Republican Steve King faces his strongest challenge since his election to Iowa's 5th Congressional District six years ago, his campaign and his Democratic challenger agree.
But whether Council Bluffs Democrat Rob Hubler's two years of campaigning and a shift in registered voters toward Democrats can make the GOP-heavy district competitive remains a question with a month until Election Day.

King, an outspoken social and economic conservative from Kiron, acknowledges his late-summer foreign travel and Congress' recent extended work on an economic rescue package has kept him from traveling the large western Iowa district as much as he would like.
"I've been relatively low-key, partly because there's so much going on out here," King, a three-term House member, said in a recent telephone interview from Washington, D.C.
Meanwhile, Hubler, a retired Presbyterian minister and longtime Democratic activist, has six campaign offices across the 32-county district. He hired national Democratic strategist Joe Trippi's consulting firm and has been pushing his party's campaign leadership in Washington, D.C., to loosen the purse strings for his race.
"The district looks at alternatives when there are alternatives presented. There hasn't been a Democratic candidate that really has put a campaign on the ground and raised some money," Hubler said. "This is a real campaign."
King has only one campaign office, in Early, and his campaign staff is very small. It consists of his son Jeff, one full-time field organizer and the contract help of a Sac County consulting firm.
Still, King has raised far more in financial contributions for his campaign than Hubler.
Hubler was expected to report this month having raised roughly $200,000 through the third quarter of 2008. King had raised roughly $650,000 as of June.
It was unclear how much King had raised through September. Reports for money raised through September are due this month.
King and Hubler agree the economy, immigration and Iraq are the top issues facing the district, although they hold opposite positions on them.
King voted against both Wall Street rescue measures in the House, while Hubler said he would have supported a bailout.
King has been a leading backer of the construction of a fence along the U.S. border with Mexico and deporting the millions of illegal immigrants in the country.
Hubler supports imposing penalties on illegal immigrants as part of a path to citizenship that would not require mass deportation.
A Des Moines Register Iowa Poll in February 2007 showed a slim majority of Iowans supported allowing illegal immigrants to remain in the country if they had jobs.
A slightly larger proportion supported that position in the 5th District.
King, who traveled to Iraq in August, has also been a strong proponent of the war and the troop "surge" that began last year. "We should be feeling really good about the progress we've made there," he said.
Hubler, who supports withdrawing troops from Iraq, has said King "finds himself on the wrong side of the Iraq war."
The voter profile of the district has become somewhat more Democratic since the last presidential election, although the GOP still dominates.
Since 2004, the numbers of Republicans and voters registered with neither party have declined, while Democrats' numbers have grown.
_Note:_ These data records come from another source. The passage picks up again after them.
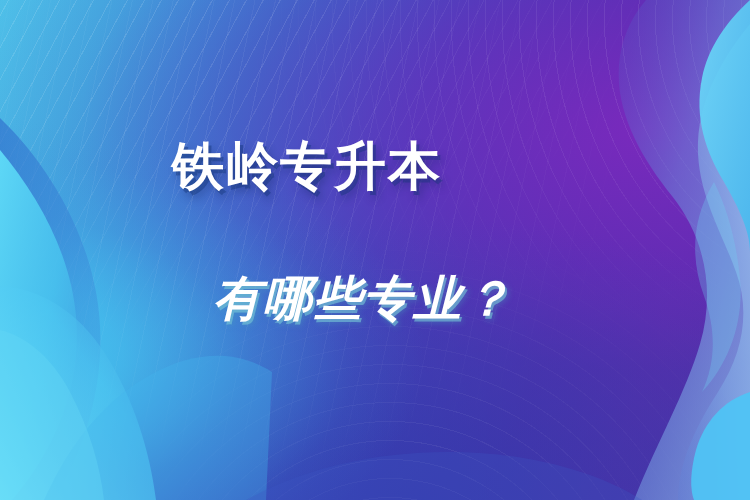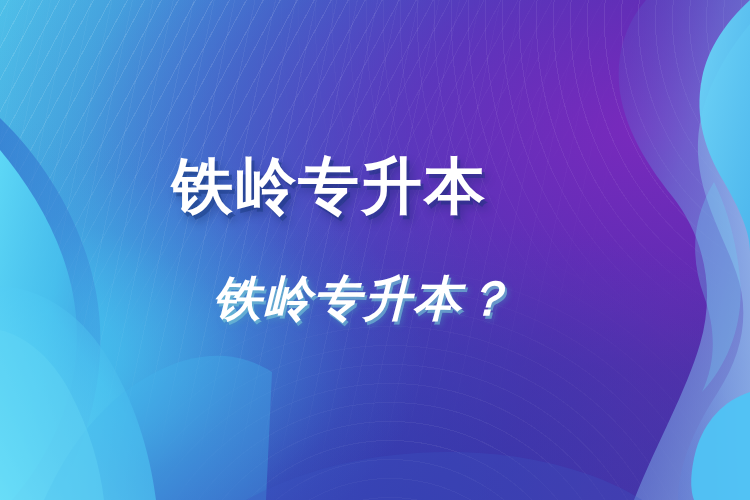--- a/index.html
+++ b/index.html
@@ -146,22 +146,22 @@
   
   #waves {
     position: absolute;
     inset: 0;
   }
 
   
   #headline {
     position: absolute;
     left: 172px;
-    top: 156px;
-    font-size: 61px;
+    top: 140px;
+    font-size: 52px;
     line-height: 1;
     font-weight: 700;
     color: #ffffff;
     letter-spacing: 2px;
     white-space: nowrap;
     text-shadow:
       3px 4px 0 rgba(20, 52, 120, 0.42),
       5px 7px 9px rgba(14, 36, 92, 0.34);
   }
 
@@ -272,15 +272,15 @@
     <path fill="#6fd0f2" fill-opacity="0.30" d="M714,182 C692,218 690,258 704,296 C716,330 716,362 702,392
              C730,362 744,320 740,278 C736,238 726,206 714,182 Z"></path>
 
     <path fill="#3d56c4" fill-opacity="0.30" d="M246,500 C300,470 372,452 448,452 C524,452 594,470 642,500 Z"></path>
   </svg>
 
   <div id="headline">铁岭专升本</div>
 
   <div id="subtitle-box"></div>
 
-  <div id="subtitle">铁岭专升本？</div>
+  <div id="subtitle">有哪些专业？</div>
 
 </div>
 
 </body></html>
Even so, Republicans outnumber Democrats by more than 44,000 and represent almost 40 percent of the district's voters.
"You throw on top of that everything that's happening at light speed in terms of the economy and gas prices and you really end up with a district that is at a tipping point," Hubler said.
King attributed the shift in voter registration to the all-out battle for the Democratic presidential caucuses in Iowa and nominee Barack Obama's victory in the leadoff nominating contest in January.
"It's going to be hard to beat him in Iowa, and he may have some coattails that help him in some congressional and Statehouse races. But the offset to that will be the skirt-tails of Sarah Palin," he added, referring to the GOP vice presidential nominee.
Sac County Republican Chairwoman Ann Trimble Ray said Hubler represents more of a threat to King than his past opponents. In 2002, King won with 62 percent of the vote. In 2004, he won with 63 percent and in 2006 with 57 percent.
"We still feel our base is strong and, although the Republican advantage may have shrunk, it's still significant," said Trimble Ray, whose company Heartland Marketing Group is King's consulting firm.
For example, registered Republicans outnumbered Democrats in Sioux County last month by more than 7-to-1. But Democratic registration there has grown 20 percent since 2004.
"I think there are enough people who are upset with King, that if they are talking to their neighbors, it could change the votes," said former Sioux County Democratic Chairman Carl Vandermeulen.